In the mean time, there is an already-legal way to put a big dent in the organ shortage — allocate donated organs first to people who have agreed to donate their own organs when they die. UNOS, which manages the national organ allocation system in the United States, has the power to make this simple policy change. No legislative action is required.
Americans who want to donate their organs to other registered organ donors don’t have to wait for UNOS to act. They can join LifeSharers, a non-profit network of organ donors who agree to offer their organs first to other organ donors when they die. Membership is free at http://www.lifesharers.org or by calling 1-888-ORGAN88. There is no age limit, parents can enroll their minor children, and no one is excluded due to any pre-existing medical condition.
Giving organs first to organ donors will convince more people to register as organ donors. It will also make the organ allocation system fairer. Non-donors should go to the back of the waiting list as long as there is a shortage of organs.
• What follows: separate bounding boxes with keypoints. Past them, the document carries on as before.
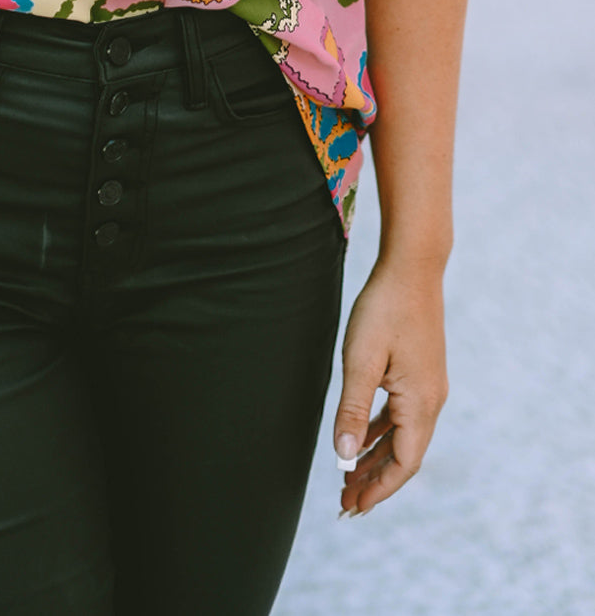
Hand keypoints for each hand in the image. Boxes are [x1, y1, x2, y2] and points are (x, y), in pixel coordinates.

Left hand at [332, 259, 447, 514]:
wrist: (412, 267)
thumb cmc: (384, 309)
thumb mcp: (361, 360)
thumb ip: (353, 410)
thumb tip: (344, 455)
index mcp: (421, 404)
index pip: (403, 465)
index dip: (377, 489)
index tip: (351, 507)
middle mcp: (431, 401)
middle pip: (403, 456)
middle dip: (374, 479)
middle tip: (343, 501)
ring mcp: (428, 386)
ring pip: (402, 437)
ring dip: (376, 457)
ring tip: (348, 475)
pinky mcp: (420, 373)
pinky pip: (401, 415)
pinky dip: (382, 431)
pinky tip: (362, 436)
Jeffrey S. Arrowood, MTS says:
Dave’s response prompts me to reiterate an important distinction. It is often assumed that someone who is against a particular solution to a problem does not care about the problem. This is a false conclusion. Organ donation can be a very virtuous act, and Catholics are certainly concerned with improving medical technology in ways that contribute to the quality of human life. However, such medical advances must be authentic human development, protecting humanity’s spiritual as well as physical well-being. Organ donation can be a very virtuous act. Organ commerce is a different story.
While Dave may be right about the public opinion about human organ commerce changing, the moral problems with this practice will always remain. Public opinion is too easily swayed away from what is truly good for us.
Lloyd Cohen says:
Moral arguments on the question of an organ market are often muddled and confused. The argument in favor of compensation for the transfer of organs is sometimes reduced to a caricature. It is certainly not that no moral principle should stand in the way of saving lives. Indeed lives should be sacrificed for principles. So, for example, if
dismembering one person could save the lives of five others no reasonable person would find such a policy morally acceptable. The real question with regard to paying for organs is whether there is any moral principle against such a payment that outweighs the lives saved and the liberty enabled. I can think of none of sufficient weight.
Jeffrey S. Arrowood, MTS says:
What is muddled about the problem of treating a human person as a commodity?
You may certainly have a point if we are talking about compensation for the service surrounding organ transplant rather than paying for the organs themselves. This distinction is certainly important in the adoption of children. Buying and selling children is a morally reprehensible practice. However, adopting our children cost us thousands of dollars for prenatal care, foster care, legal fees and administrative fees. A similar system for organ transplants could certainly be morally acceptable.
It sounds like you are making a proportionalist argument here. It can sometimes be valid to consider the proportion of benefits and burdens. However, as a general rule proportionalism is a vague, subjective and dangerous basis for moral discernment.
The moral principle at stake here is the fundamental principle of human dignity. I am willing to admit that I may be wrong in my judgment on human organ commerce, but you are going to have to convince me that selling human organs does not treat human beings as a commodity. Perhaps the point of disagreement may lie in the honor owed to the body after a human person dies.